Watch Peter Travers Destroy the Worst Movies of November
“When am I gonna get a month where there’s no Scum Bucket?” Rolling Stone movie critic Peter Travers asks in his latest awful-movie video round-up. “It was certainly not November.” Thanksgiving month certainly brought its fair share of cinematic turkeys, and Travers has disposed of the 10 least appetizing.
First up is the blockbuster sequel The Hunger Games: Mockingjay – Part 1, which makes the list solely because of its cash-grabbing split-release strategy. “You did it because you want our money,” Travers says to the studio execs, “and you sucker-punched us.” Meanwhile, Travers says the Abraham Lincoln biopic The Better Angels disappoints, despite the fact that acclaimed filmmaker Terrence Malick served as a producer, and takes on Open Windows for following a predictably voyeuristic plot involving a camera and a naked girl.

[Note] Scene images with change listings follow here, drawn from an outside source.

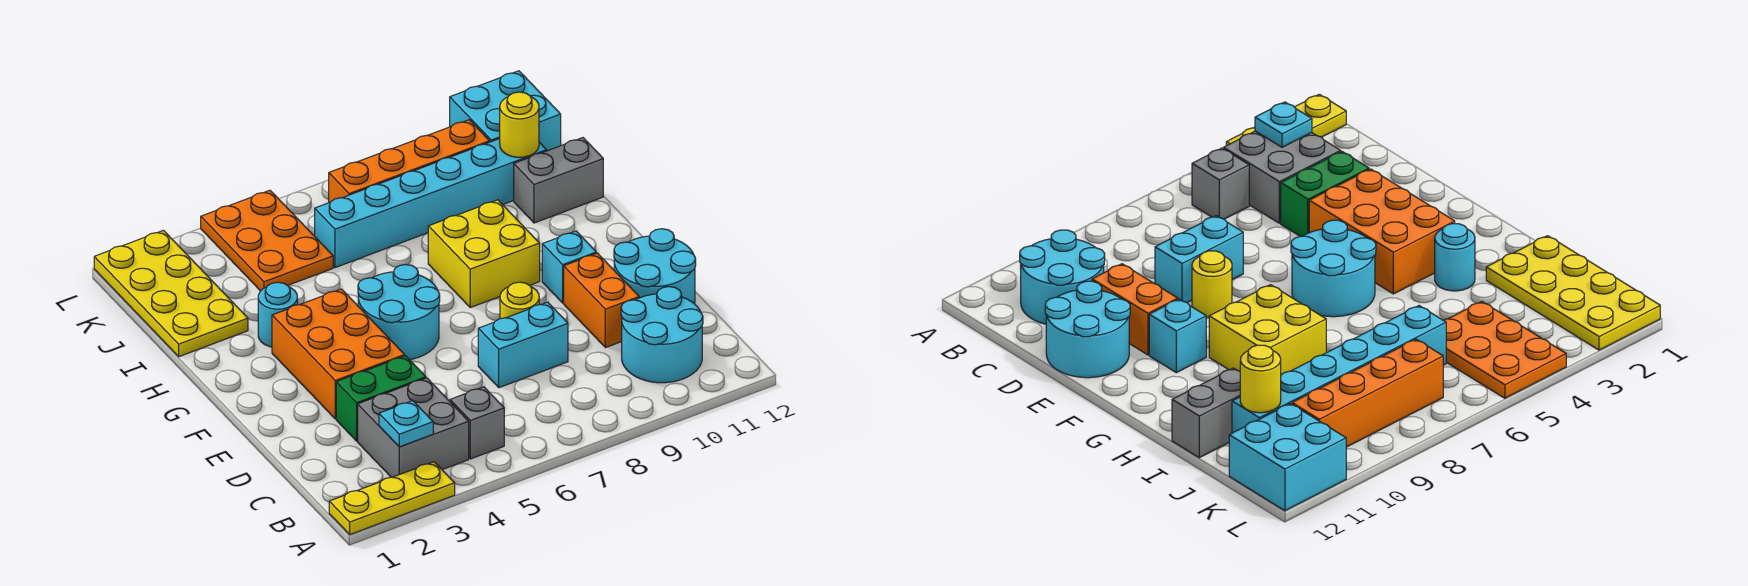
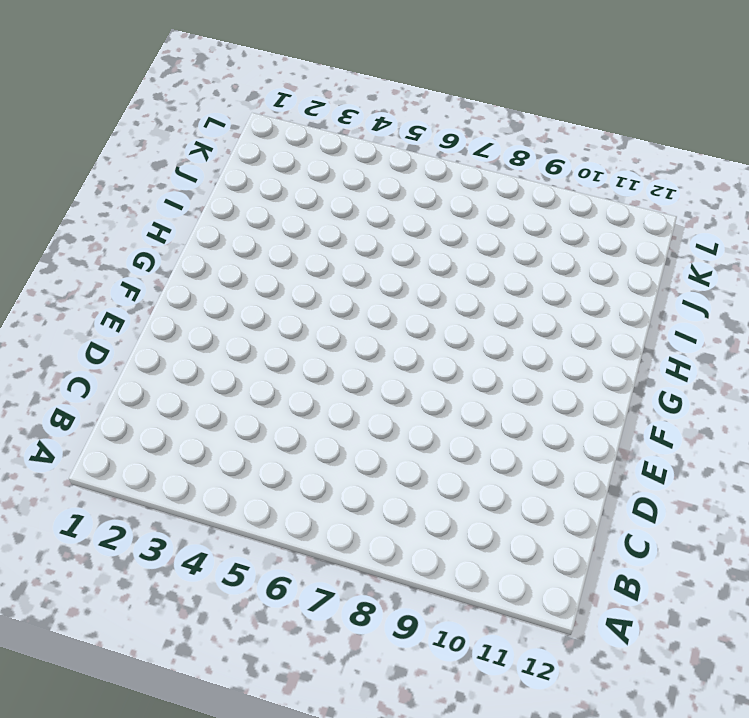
none -> yellow plate A1:A3 level 1
none -> grey brick B3:C4 level 1
none -> grey brick B5 level 1

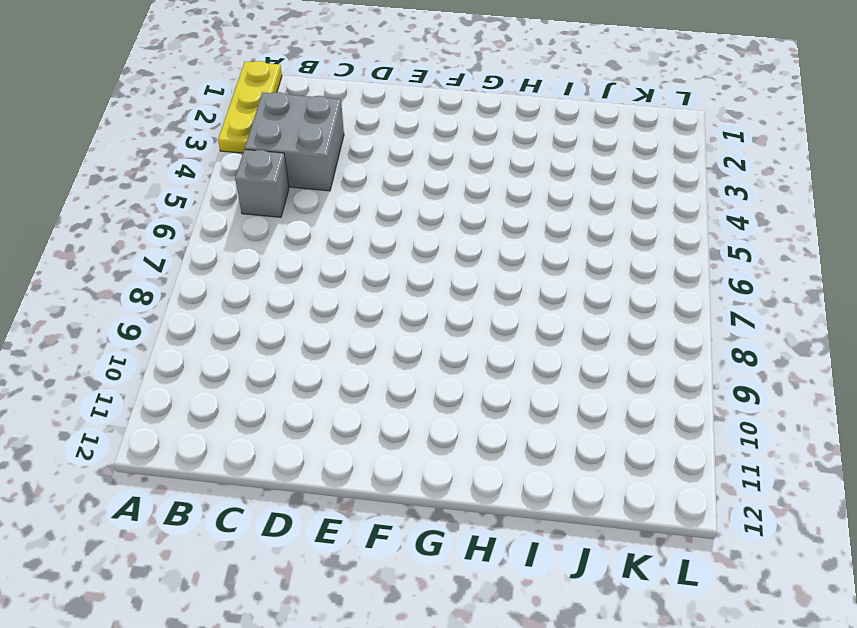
none -> cyan round brick B10:C11 level 1
none -> green brick D3:D4 level 1
none -> cyan brick D7:D8 level 1

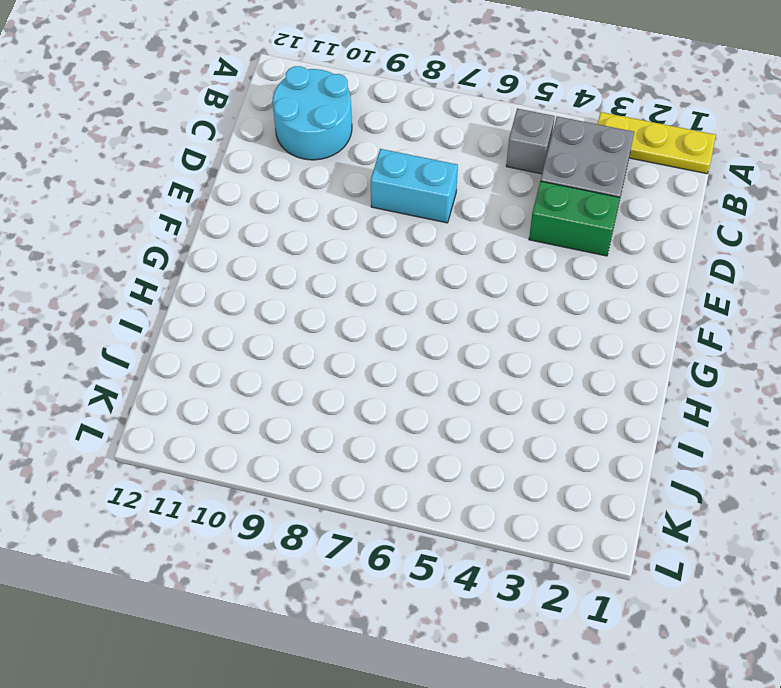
none -> orange brick D10:E10 level 1
none -> cyan round brick D11:E12 level 1
none -> orange brick E3:G4 level 1

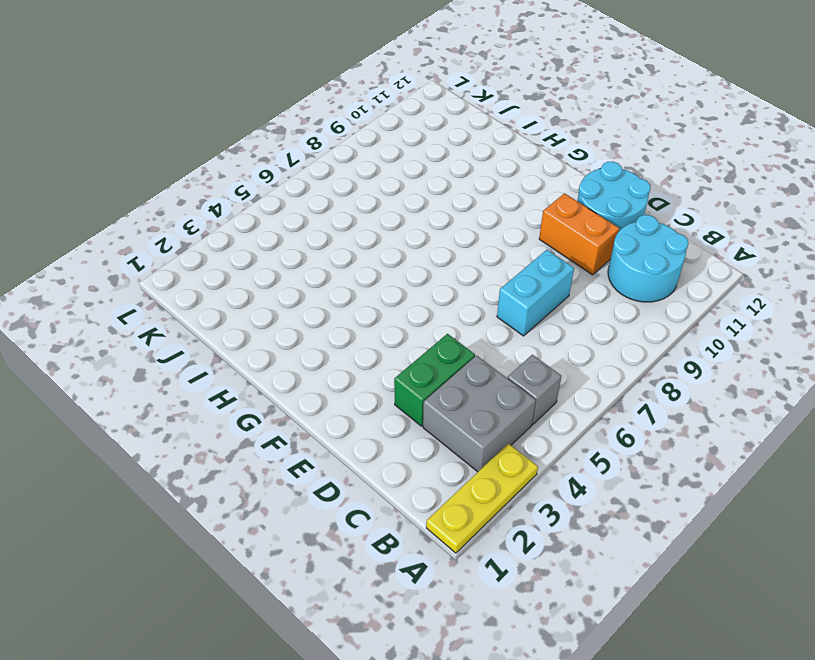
none -> orange brick E3:G4 level 1
none -> yellow round brick E8 level 1
none -> cyan round brick F5:G6 level 1

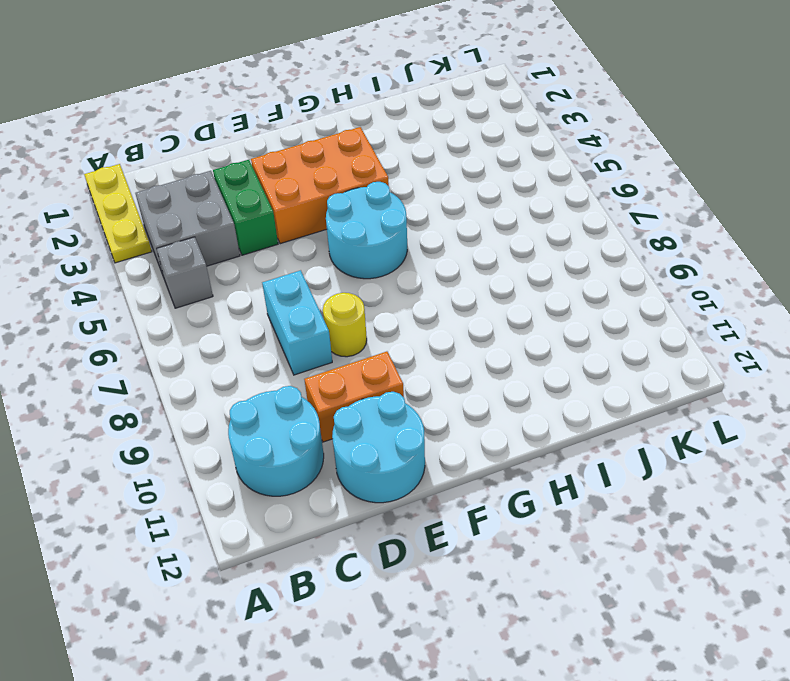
none -> cyan brick F10 level 1
none -> yellow brick G8:H9 level 1
none -> cyan round brick H3 level 1

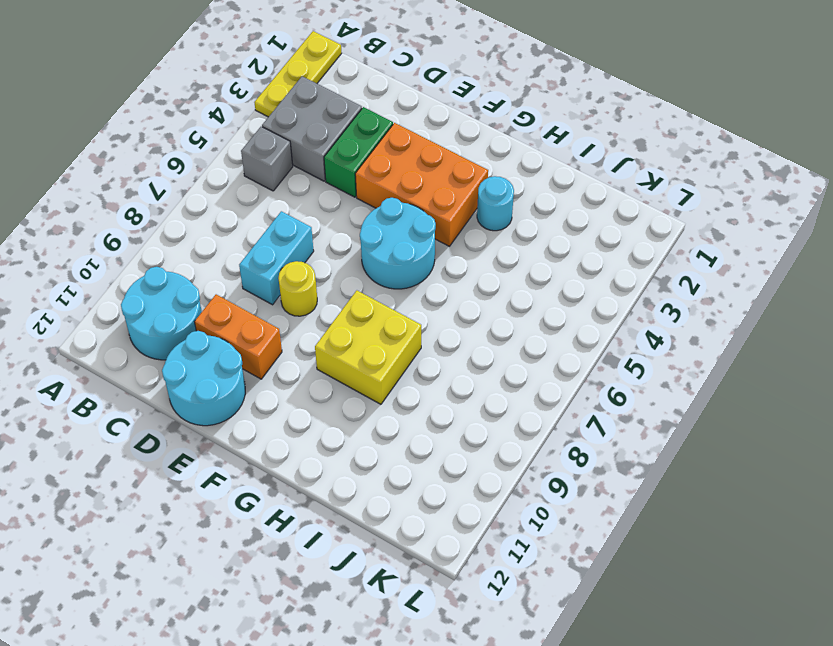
none -> cyan brick F10 level 1
none -> yellow plate I1:L2 level 1
none -> grey brick I11:I12 level 1

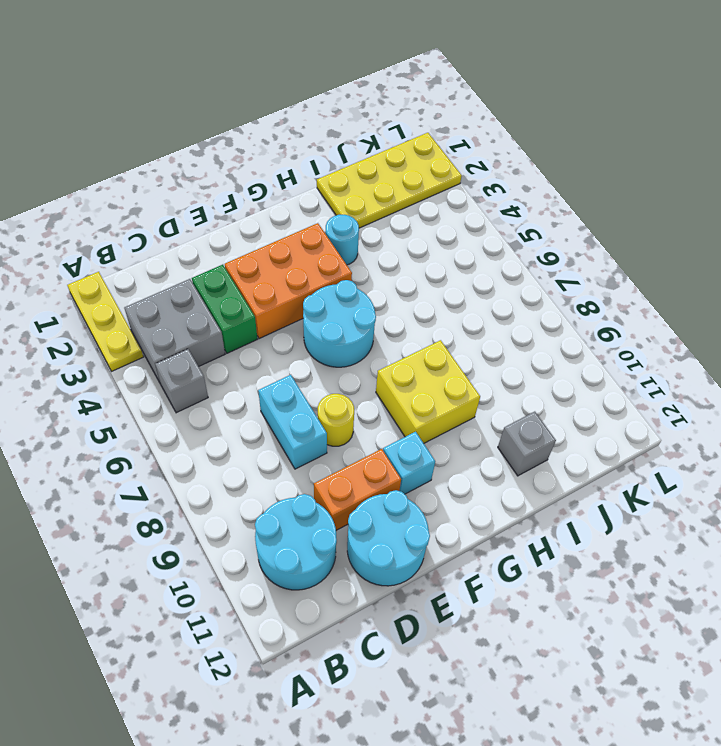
grey brick I11 level 1 -> grey brick I11:I12 level 1
none -> orange plate J4:L5 level 1
none -> cyan brick J6:J11 level 1
none -> orange brick K7:K10 level 1

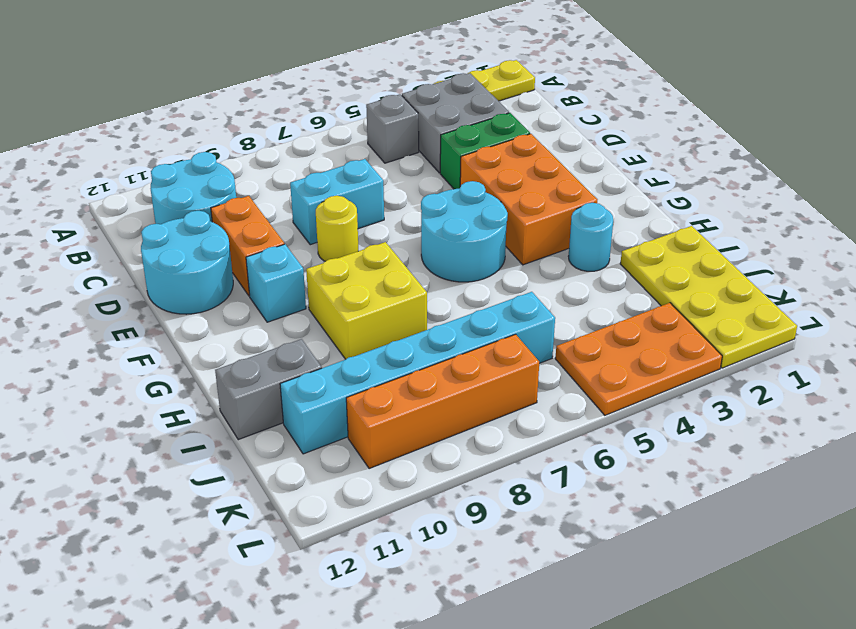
orange plate K3:L5 level 1 -> orange plate J4:L5 level 1
none -> cyan brick K11:L12 level 1
none -> cyan plate B3 level 2
none -> yellow round brick J11 level 2

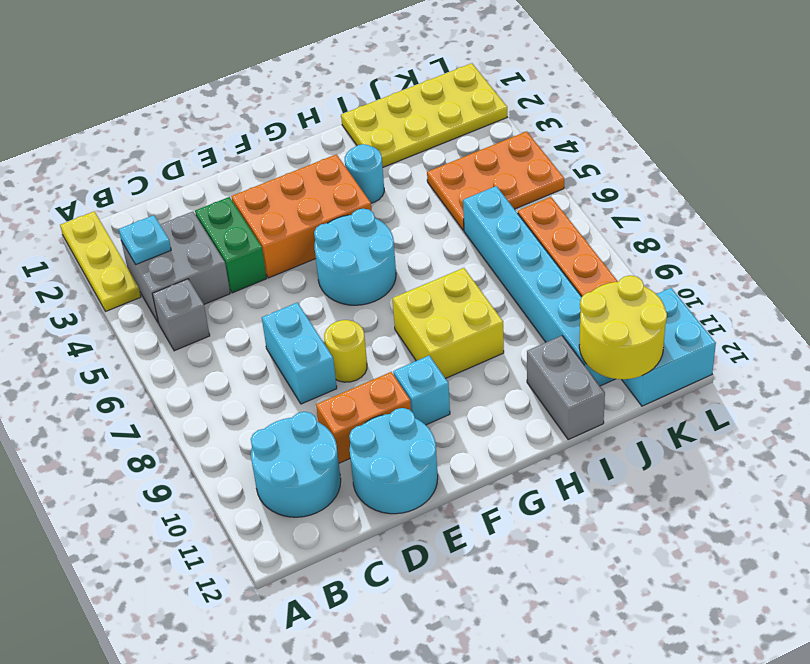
yellow round brick J11:K12 level 2 -> yellow round brick J11 level 2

Travers isn’t surprised the horror compilation V/H/S Viral “came out and died” on the big screen. As for the list’s other horror flop, Jessabelle, our critic keeps his review short and sweet: “Ugghhh!” Travers is grossed out by the product placement in motorcycle documentary On Any Sunday: The Next Chapter (“I’ve never seen more Red Bull in my life than I’ve seen in this movie”), and he’s similarly disheartened by A Merry Friggin’ Christmas, which features a humor-less next-to-last big-screen appearance of the late Robin Williams (“It’s so sad to see him do a movie that’s just bereft of any kind of reason for being”).
The month’s worst holiday flick is Kirk Cameron’s Saving Christmas, which Travers calls “not only dull” but also “offensive” and “bad in every way.” But November’s two hugest flops are a pair of comedy sequels: While Travers loved the original Dumb and Dumber, he thinks Jim Carrey and Jeff Daniels were “too old” to revive their idiotic characters for the long-awaited sequel Dumb and Dumber To; meanwhile, he reserves the darkest depths of the Scum Bucket for Horrible Bosses 2, which wastes a talented comic cast (including Jason Bateman and Jennifer Aniston) on a flat plot wherein characters walk around, “hoping for inspiration to fall from the sky.”
Remember, filmgoers: Leftovers should occupy your refrigerator, not your cineplex.